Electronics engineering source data
_____
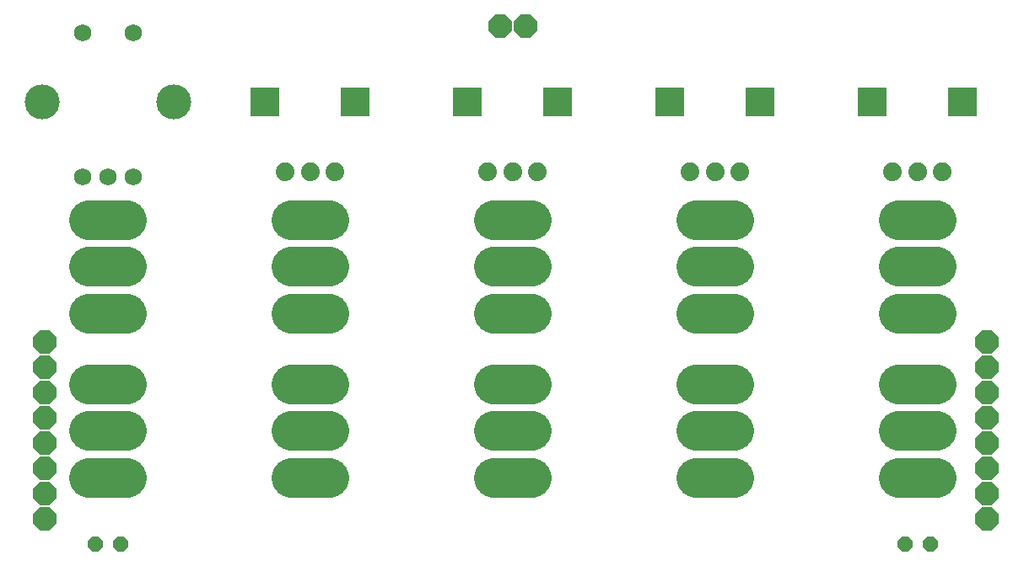
<source format=gbr>
G04 EAGLE Gerber RS-274X export*
G75*
%MOMM*%
%FSLAX34Y34*%
%LPD*%
%INSoldermask Bottom*%
%IPPOS*%
%AMOC8*
5,1,8,0,0,1.08239X$1,22.5*%
G01*
%ADD10P,2.556822X8X22.500000*%
%ADD11C,1.879600*%
%ADD12R,3.003200X3.003200*%
%ADD13P,1.649562X8X22.500000*%
%ADD14C,4.013200*%
%ADD15C,1.727200*%
%ADD16C,3.505200*%


D10*
X984250Y355600D03*
X495300Y774700D03*
X38100Y457200D03*
D11*
X329800Y628500D03*
X304800Y628500D03*
X279800Y628500D03*
D12*
X259800Y698500D03*
X349800Y698500D03*
D10*
X38100Y330200D03*
X38100Y431800D03*
X38100Y406400D03*
X984250Y431800D03*
D11*
X736200Y628500D03*
X711200Y628500D03*
X686200Y628500D03*
D12*
X666200Y698500D03*
X756200Y698500D03*
D10*
X520700Y774700D03*
X984250Y304800D03*
D13*
X901700Y254000D03*
X927100Y254000D03*
X88900Y254000D03*
X114300Y254000D03*
D11*
X939400Y628500D03*
X914400Y628500D03*
X889400Y628500D03*
D12*
X869400Y698500D03*
X959400Y698500D03*
D10*
X984250Y457200D03*
X984250Y381000D03*
X984250Y406400D03*
X38100Y355600D03*
X38100Y381000D03*
D14*
X895350Y321310D02*
X933450Y321310D01*
X933450Y368300D02*
X895350Y368300D01*
X895350Y415290D02*
X933450Y415290D01*
X323850Y321310D02*
X285750Y321310D01*
X285750Y368300D02*
X323850Y368300D01*
X323850Y415290D02*
X285750Y415290D01*
X120650Y415290D02*
X82550Y415290D01*
X82550Y368300D02*
X120650Y368300D01*
X120650Y321310D02*
X82550Y321310D01*
X895350Y580390D02*
X933450Y580390D01*
X933450Y533400D02*
X895350Y533400D01*
X895350Y486410D02*
X933450Y486410D01*
X730250Y580390D02*
X692150Y580390D01*
X692150Y533400D02*
X730250Y533400D01*
X730250Y486410D02*
X692150Y486410D01*
X527050Y580390D02*
X488950Y580390D01*
X488950Y533400D02*
X527050Y533400D01*
X527050Y486410D02*
X488950Y486410D01*
X323850Y580390D02*
X285750Y580390D01*
X285750Y533400D02*
X323850Y533400D01*
X323850Y486410D02*
X285750Y486410D01*
X120650Y580390D02*
X82550Y580390D01*
X82550Y533400D02*
X120650Y533400D01*
X120650Y486410D02*
X82550Y486410D01*
X692150Y321310D02*
X730250Y321310D01*
X730250Y368300D02*
X692150Y368300D01*
X692150Y415290D02*
X730250Y415290D01*
X527050Y321310D02*
X488950Y321310D01*
X488950Y368300D02*
X527050Y368300D01*
X527050Y415290D02*
X488950Y415290D01*
D10*
X984250Y330200D03*
X38100Y279400D03*
D15*
X101600Y623570D03*
X76200Y768350D03*
D16*
X35560Y698500D03*
X167640Y698500D03*
D15*
X127000Y768350D03*
X76200Y623570D03*
X127000Y623570D03*
D11*
X533000Y628500D03*
X508000Y628500D03*
X483000Y628500D03*
D12*
X463000Y698500D03*
X553000Y698500D03*
D10*
X984250Y279400D03*
X38100Y304800D03*
M02*

</source>
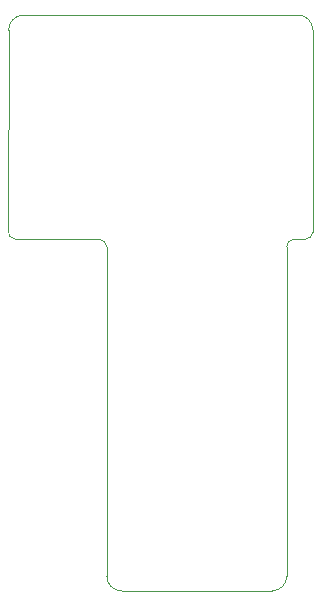
<source format=gbr>
%TF.GenerationSoftware,KiCad,Pcbnew,(6.0.5-0)*%
%TF.CreationDate,2022-07-24T01:31:31-06:00*%
%TF.ProjectId,esp-12-smd-to-dip,6573702d-3132-42d7-936d-642d746f2d64,rev?*%
%TF.SameCoordinates,Original*%
%TF.FileFunction,Profile,NP*%
%FSLAX46Y46*%
G04 Gerber Fmt 4.6, Leading zero omitted, Abs format (unit mm)*
G04 Created by KiCad (PCBNEW (6.0.5-0)) date 2022-07-24 01:31:31*
%MOMM*%
%LPD*%
G01*
G04 APERTURE LIST*
%TA.AperFunction,Profile*%
%ADD10C,0.100000*%
%TD*%
G04 APERTURE END LIST*
D10*
X137150974Y-64193987D02*
X137482013Y-64193987D01*
X135881813Y-64838013D02*
X135906374Y-92700974D01*
X120649187Y-64838013D02*
G75*
G03*
X120014161Y-64203013I-634987J13D01*
G01*
X137482013Y-64194013D02*
G75*
G03*
X138117013Y-63558987I-13J635013D01*
G01*
X136837987Y-45212000D02*
X113615039Y-45221026D01*
X136516813Y-64203013D02*
X137150974Y-64193987D01*
X112885201Y-64195125D02*
X119380000Y-64193987D01*
X138108000Y-46482000D02*
G75*
G03*
X136837987Y-45212000I-1270000J0D01*
G01*
X120649161Y-64838013D02*
X120659026Y-92710000D01*
X119380000Y-64193987D02*
X120014161Y-64203013D01*
X112318779Y-63490262D02*
G75*
G03*
X112885201Y-64195125I635621J-69238D01*
G01*
X120659000Y-92710000D02*
G75*
G03*
X121929026Y-93980000I1270000J0D01*
G01*
X138117013Y-63558987D02*
X138107987Y-46482000D01*
X113615039Y-45221039D02*
G75*
G03*
X112345039Y-46491026I-39J-1269961D01*
G01*
X136516813Y-64203013D02*
G75*
G03*
X135881813Y-64838013I-13J-634987D01*
G01*
X121929026Y-93980000D02*
X134636374Y-93970974D01*
X112318800Y-63490264D02*
X112345039Y-46491026D01*
X134636374Y-93970974D02*
G75*
G03*
X135906374Y-92700974I26J1269974D01*
G01*
M02*

</source>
_____
Exercise aim. Scan the entries for the word "APERTURE". Report each line that has it.

Solution to the exercise.
G04 APERTURE LIST*
G04 APERTURE END LIST*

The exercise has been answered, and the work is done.